Al contacto del agua helada me reconforté. Desde el nivel del mar perdí la visión de la costa. Tan pronto como estuve en el agua me di cuenta de que había cometido dos errores: no me había quitado la camisa ni me había ajustado los zapatos. Traté de no hundirme. Fue eso lo primero que tuve que hacer, antes de empezar a nadar. Me quité la camisa y me la amarré fuertemente alrededor de la cintura. Luego, me apreté los cordones de los zapatos. Entonces sí empecé a nadar. Primero desesperadamente. Luego con más calma, sintiendo que a cada brazada se me agotaban las fuerzas, y ahora sin ver la tierra.

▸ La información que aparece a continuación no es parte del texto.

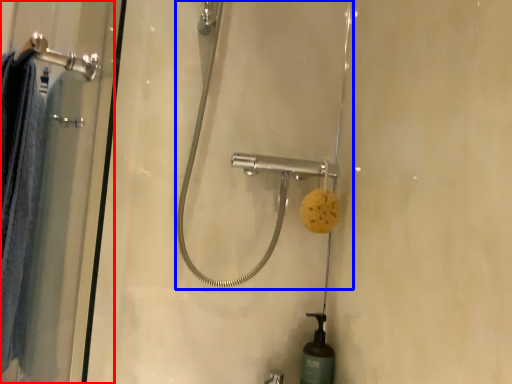
Question: Which object appears closest to the camera in this image, shower door (highlighted by a red box) or shower (highlighted by a blue box)?

Choices:
 (A) shower door
 (B) shower

Answer: (A)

No había avanzado cinco metros cuando sentí que se me reventó la cadena con la medalla de la Virgen del Carmen. Me detuve. Alcancé a recogerla cuando empezaba a hundirme en el agua verde y revuelta. Como no tenía tiempo de guardármela en los bolsillos la apreté con fuerza entre los dientes y seguí nadando.
Ya me sentía sin fuerzas y, sin embargo, aún no veía la tierra. Entonces volvió a invadirme el terror: acaso, ciertamente, la tierra había sido otra alucinación. El agua fresca me había reconfortado y yo estaba otra vez en posesión de mis sentidos, nadando desesperadamente hacia la playa de una alucinación. Ya había nadado mucho. Era imposible regresar en busca de la balsa.